Читать книгу Доктор Шиллинг. История одной пандемии - Алексей Алексеевич Денисенко - Страница 5

Часть первая
4

Оглавление

Разговор начался совсем не так, как мыслилось Моисею Архиповичу. Главный врач нисколько не удивился, а, прочитав заявление, спросил:

– Вы давно это решили?

– А это имеет значение?

– Согласен. Не имеет.

«Что же делать? Как же узнать?» – размышлял главврач во время интеллигентской изменницы-улыбки, показавшей гнилые и через один, но крупные зубы жёлтого цвета.

– Значит, хотите поработать самостоятельно?

Моисей Архипович кивнул на заявление:

– Там все написано.

– Похвально… Я занят! – крикнул главный на открывшуюся дверь, и та послушно защёлкнула замок. – Но ведь не справитесь в одиночку, кто-то же должен помогать, – главврач, будто вспомнив, спохватился: – А в кабинете у вас кто остался? Нина?

«Что это он крутит? Неужели пронюхал?» – заподозрил неладное Моисей Архипович, и недаром! Пронюхать Адольфу Митрофановичу Баранову было чем. Инструмент для этой работы занимал у него на лице добрых пятьдесят процентов и, чего скрывать, не относился к предметам гордости хозяина, однако исправно служил мощной консолью для очков с соразмерными габаритами. А переносным «пронюхать» занимался почти весь коллектив первой государственной поликлиники района. Поликлиника была не только первой в районе, но и единственным и, пожалуй, самым любимым местом лечения жителей. О неизбежном конце этой монополии возглашали со стены районного торгового центра торжественные обещания: «Социальная программа…» Такие же обещания были провозглашены и на половине афиши у кинотеатра. В конце текста программы стоял восклицательный знак, только он был на магазине смыт дождём, а на афише – выцвел от времени.

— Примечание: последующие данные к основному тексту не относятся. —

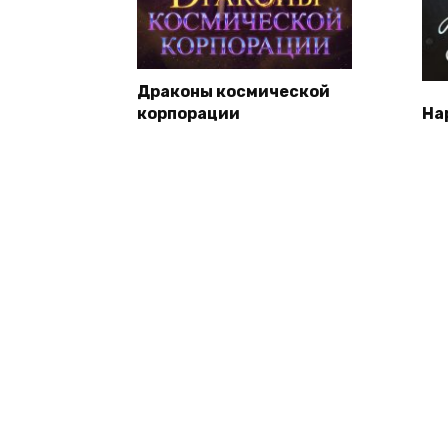
Драконы космической
корпорации
Ha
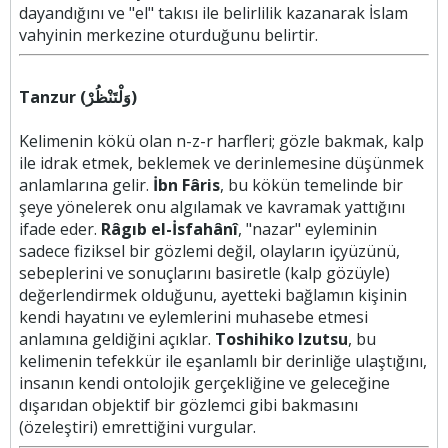
dayandığını ve "el" takısı ile belirlilik kazanarak İslam
vahyinin merkezine oturduğunu belirtir.
Tanzur (وَلْتَنْظُرْ)
Kelimenin kökü olan n-z-r harfleri; gözle bakmak, kalp
ile idrak etmek, beklemek ve derinlemesine düşünmek
anlamlarına gelir.
İbn Fâris
, bu kökün temelinde bir
şeye yönelerek onu algılamak ve kavramak yattığını
ifade eder.
Râgıb el-İsfahânî
, "nazar" eyleminin
sadece fiziksel bir gözlemi değil, olayların içyüzünü,
sebeplerini ve sonuçlarını basiretle (kalp gözüyle)
değerlendirmek olduğunu, ayetteki bağlamın kişinin
kendi hayatını ve eylemlerini muhasebe etmesi
anlamına geldiğini açıklar.
Toshihiko Izutsu
, bu
kelimenin tefekkür ile eşanlamlı bir derinliğe ulaştığını,
insanın kendi ontolojik gerçekliğine ve geleceğine
dışarıdan objektif bir gözlemci gibi bakmasını
(özeleştiri) emrettiğini vurgular.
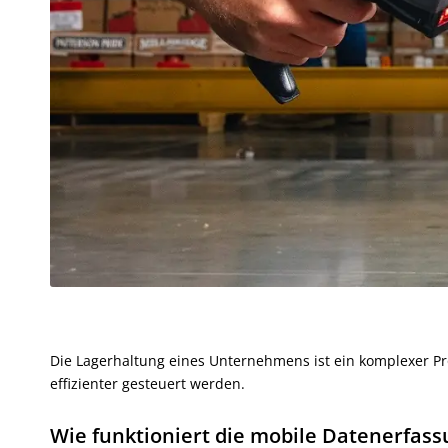
Die Lagerhaltung eines Unternehmens ist ein komplexer P
effizienter gesteuert werden.
Wie funktioniert die mobile Datenerfass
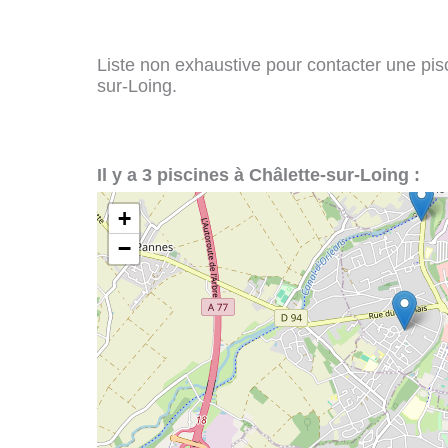
Liste non exhaustive pour contacter une pisci
sur-Loing.
Il y a 3 piscines à Châlette-sur-Loing :
+
−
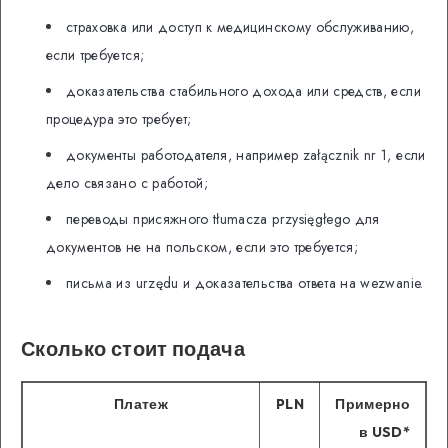
страховка или доступ к медицинскому обслуживанию,
если требуется;
доказательства стабильного дохода или средств, если
процедура это требует;
документы работодателя, например załącznik nr 1, если
дело связано с работой;
переводы присяжного tłumacza przysięgłego для
документов не на польском, если это требуется;
письма из urzędu и доказательства ответа на wezwanie.
Сколько стоит подача
Платеж
PLN
Примерно
в USD*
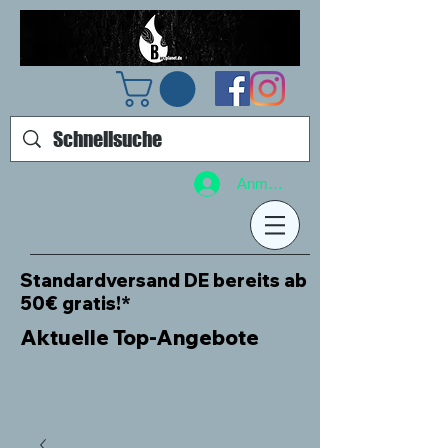
Anmelden
Standardversand DE bereits ab
50€ gratis!*
Aktuelle Top-Angebote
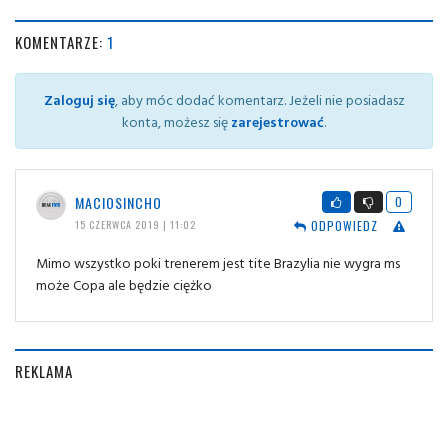
KOMENTARZE:
1
Zaloguj się
, aby móc dodać komentarz. Jeżeli nie posiadasz
konta, możesz się
zarejestrować
.
MACIOSINCHO
0
ODPOWIEDZ
15 CZERWCA 2019 | 11:02
Mimo wszystko poki trenerem jest tite Brazylia nie wygra ms
może Copa ale będzie ciężko
REKLAMA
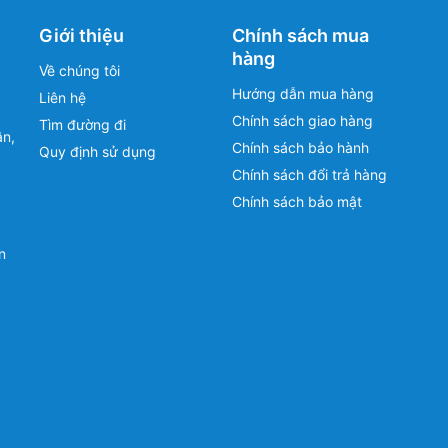
Giới thiệu
Chính sách mua
hàng
Về chúng tôi
Hướng dẫn mua hàng
Liên hệ
Chính sách giao hàng
Tìm đường đi
ân,
Chính sách bảo hành
Quy định sử dụng
Chính sách đổi trả hàng
Chính sách bảo mật
n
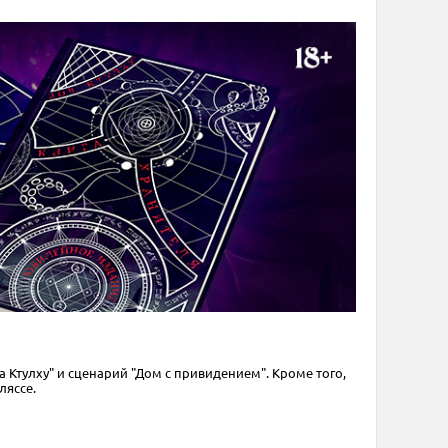
 Ктулху" и сценарий "Дом с привидением". Кроме того,
ляссе.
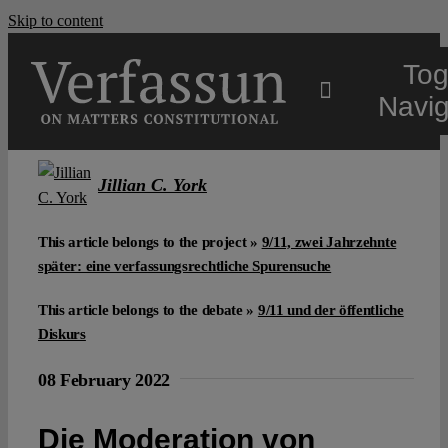
Skip to content
Tog
Navig
Main
Jillian C. York
About
This article belongs to the project »
9/11, zwei Jahrzehnte
später: eine verfassungsrechtliche Spurensuche
Projects
This article belongs to the debate »
9/11 und der öffentliche
Diskurs
Open Access
08 February 2022
Authors
Die Moderation von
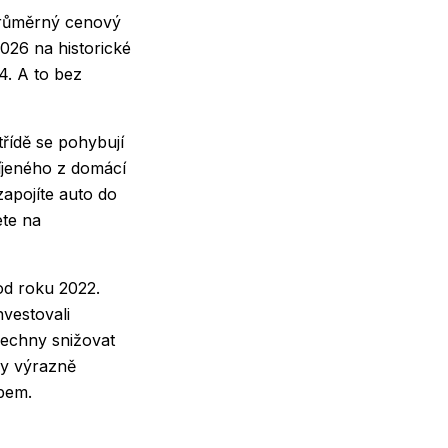
 Průměrný cenový
026 na historické
4. A to bez
řídě se pohybují
íjeného z domácí
apojíte auto do
ete na
 od roku 2022.
vestovali
šechny snižovat
by výrazně
mpem.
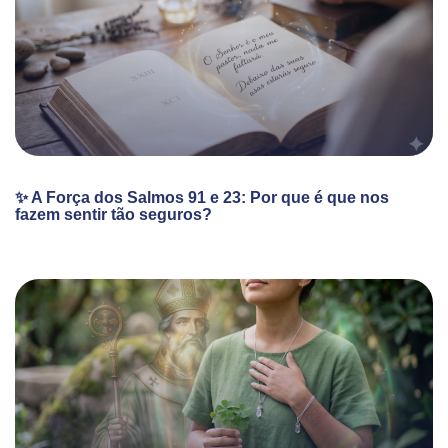
✨ A Força dos Salmos 91 e 23: Por que é que nos
fazem sentir tão seguros?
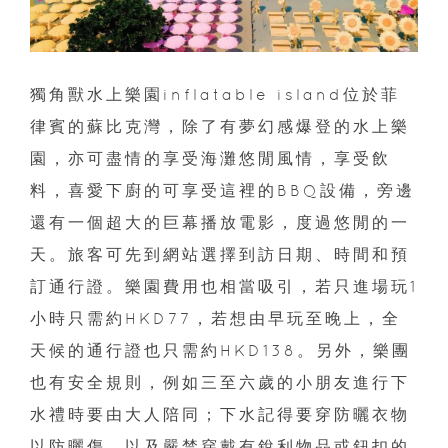
獨角獸水上樂園inflatable island位於菲
律賓的蘇比克灣，除了有夢幻感爆登的水上樂
園，亦可盡情的享受海灘悠閒風情，享受飲
料，喜愛下廚的可享受這裡的BBQ設備，旁邊
還有一個超大的巨幕播放電影，度過悠閒的一
天。旅客可先到網站選擇到訪日期、時間和預
訂通行證。樂園費用也相當吸引，若只進場玩1
小時只需約HKD77，若想由早玩至晚上，全
天候的通行證也只需約HKD138。另外，樂團
也有安全規則，例如三至六歲的小朋友進行下
水禮時要由大人陪同；下水記得要穿防曬衣物
以防曬傷，以及嚴禁穿戴有銳利物品或鈕扣的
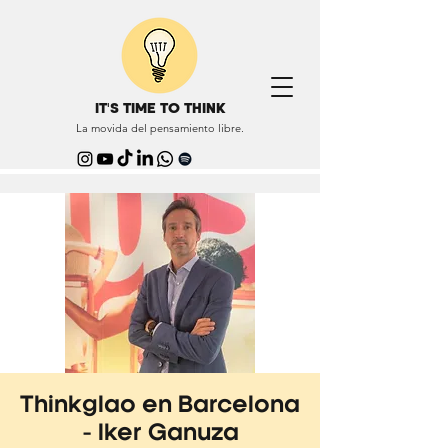
IT'S TIME TO THINK
La movida del pensamiento libre.
Thinkglao en Barcelona
- Iker Ganuza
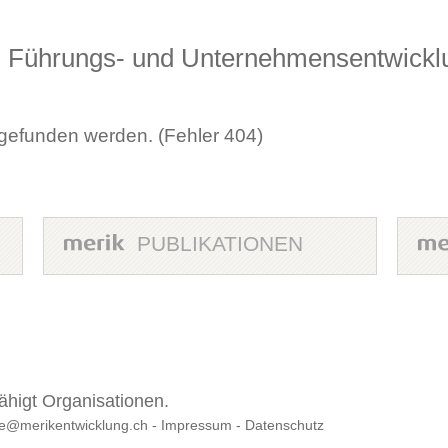
-, Führungs- und Unternehmensentwickl
 gefunden werden. (Fehler 404)
PUBLIKATIONEN
ähigt Organisationen.
-
Impressum
-
Datenschutz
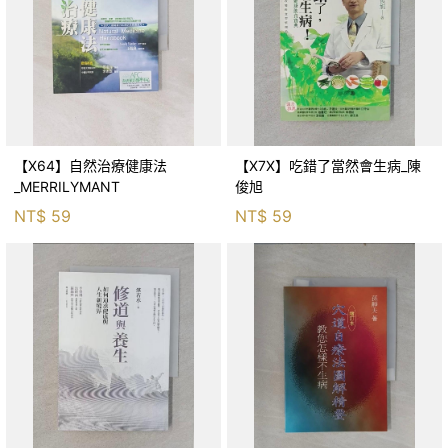
【X64】自然治療健康法
【X7X】吃錯了當然會生病_陳
_MERRILYMANT
俊旭
NT$
59
NT$
59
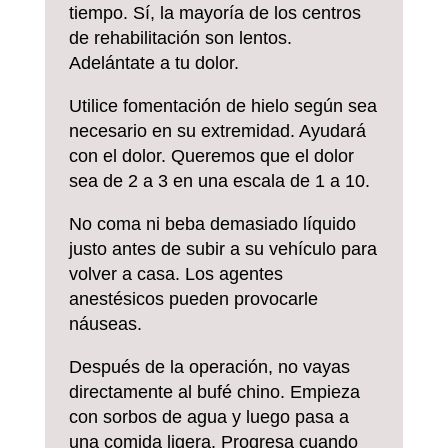
tiempo. Sí, la mayoría de los centros
de rehabilitación son lentos.
Adelántate a tu dolor.
Utilice fomentación de hielo según sea
necesario en su extremidad. Ayudará
con el dolor. Queremos que el dolor
sea de 2 a 3 en una escala de 1 a 10.
No coma ni beba demasiado líquido
justo antes de subir a su vehículo para
volver a casa. Los agentes
anestésicos pueden provocarle
náuseas.
Después de la operación, no vayas
directamente al bufé chino. Empieza
con sorbos de agua y luego pasa a
una comida ligera. Progresa cuando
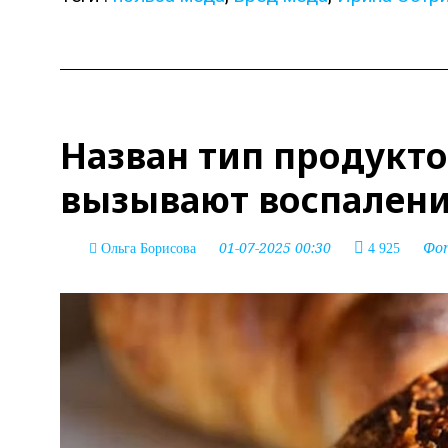
Назван тип продукто
вызывают воспаление
01-07-2025 00:30
Фо
Ольга Борисова
4 925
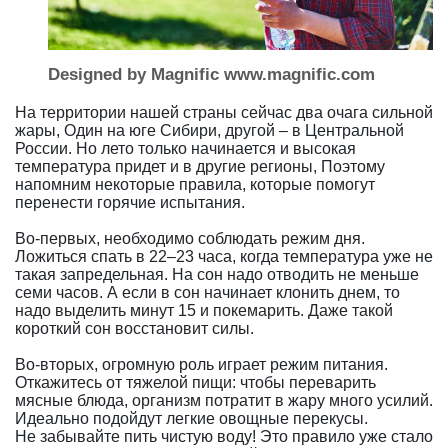
Designed by Magnific www.magnific.com
На территории нашей страны сейчас два очага сильной
жары, Один на юге Сибири, другой – в Центральной
России. Но лето только начинается и высокая
температура придет и в другие регионы, Поэтому
напомним некоторые правила, которые помогут
перенести горячие испытания.
Во-первых, необходимо соблюдать режим дня.
Ложиться спать в 22–23 часа, когда температура уже не
такая запредельная. На сон надо отводить не меньше
семи часов. А если в сон начинает клонить днем, то
надо выделить минут 15 и покемарить. Даже такой
короткий сон восстановит силы.
Во-вторых, огромную роль играет режим питания.
Откажитесь от тяжелой пищи: чтобы переварить
мясные блюда, организм потратит в жару много усилий.
Идеально подойдут легкие овощные перекусы.
Не забывайте пить чистую воду! Это правило уже стало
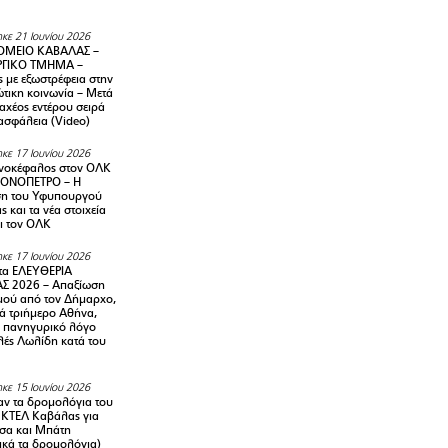
κε 21 Ιουνίου 2026
ΜΕΙΟ ΚΑΒΑΛΑΣ –
ΡΓΙΚΟ ΤΜΗΜΑ –
ς με εξωστρέφεια στην
τικη κοινωνία – Μετά
αχέος εντέρου σειρά
 ασφάλεια (Video)
κε 17 Ιουνίου 2026
νοκέφαλος στον ΟΛΚ
ΜΟΝΟΠΕΤΡΟ – Η
ση του Υφυπουργού
ς και τα νέα στοιχεία
ι τον ΟΛΚ
κε 17 Ιουνίου 2026
τα ΕΛΕΥΘΕΡΙΑ
Σ 2026 – Απαξίωση
μού από τον Δήμαρχο,
νά τριήμερο Αθήνα,
ν πανηγυρικό λόγο
λές Λωλίδη κατά του
κε 15 Ιουνίου 2026
αν τα δρομολόγια του
 ΚΤΕΛ Καβάλας για
σα και Μπάτη
ικά τα δρομολόγια)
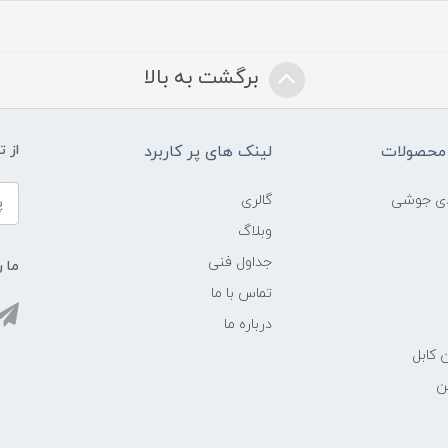
برگشت به بالا
محصولات
لینک های پر کاربرد
از 
ادی جوشی
گالری
وبلاگ
جداول فنی
ما ر
تماس با ما
درباره ما
 کابل
ن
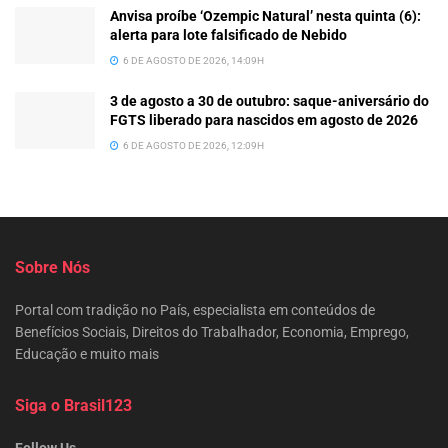
Anvisa proíbe ‘Ozempic Natural’ nesta quinta (6):
alerta para lote falsificado de Nebido
6 DE AGOSTO DE 2026, 14:09H
3 de agosto a 30 de outubro: saque-aniversário do
FGTS liberado para nascidos em agosto de 2026
6 DE AGOSTO DE 2026, 12:09H
Sobre Nós
Portal com tradição no País, especialista em conteúdos de
Benefícios Sociais, Direitos do Trabalhador, Economia, Emprego,
Educação e muito mais
Siga o Brasil123
Follow Us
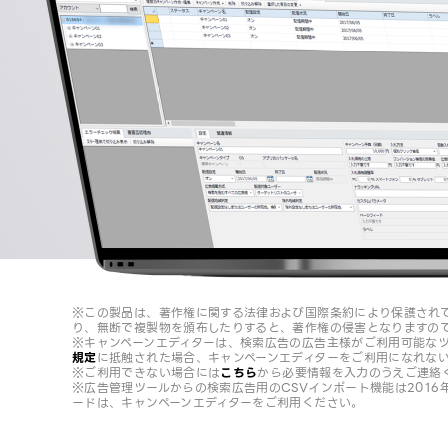
※この製品は、著作権に関する法律および国際条約により保護され
り、無断で複製物を頒布したりすると、著作権の侵害となりますの
※キャンペーンエディターは、検索広告の広告主様がご利用可能な
規定
に抵触された場合、キャンペーンエディターをご利用になれな
※ご利用できない場合には
こちら
から必要情報を入力のうえご連絡
※広告管理ツールからの検索広告用のCSVインポート機能は2016
ードは、キャンペーンエディターをご利用ください。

– Нет, Нины сегодня не будет… приболела, знаете.

– Да-а?! Сапожник без сапог… без сапожек, говорю, сапожник-то, – покачал головой Адольф Митрофанович, аж зайчики света метнулись от темных линз, наперегонки врезались в элегантную преграду на глазах у Моисея Архиповича и там рассеянно и тихонько пропали.

– Ну что ж, говорите, что знаете.

– Я знаю всё. Но, честно говоря, не очень верю… Мы ж в двадцатом веке.

– Именно, в двадцатом! – Моисей Архипович оглянулся на дверь, перешёл на шёпот: – Вы правы, мне нужен грамотный помощник, вот только вы – неуч и плут!

Он дал словам переработаться в жёлчь внутри у собеседника, а когда её там накопилось сколько надо, продолжал:

– Вы опытный организатор, мне годится такой компаньон. Слушайте, начну с того, что и вам понятно.

– Ну, потрудитесь, потрудитесь!

– Что нужно, чтобы лечить больных?

– Лекарство, но я не претендую на истину в конечной инстанции, – оттенил своё владение диалектикой Баранов.

– А чтобы вылечивать?

Главврач наглецов не любил. Он умел ставить их на место. Для этого им применялся один элегантный и безотказный способ: блеск эрудиции. На этот раз она засверкала, как рефлектор на лбу у коллеги из лор-отделения, исполнила затейливейшее путешествие по стране и за рубеж, где постепенно и потухла, обнаружив дырку в самом центре зеркальца.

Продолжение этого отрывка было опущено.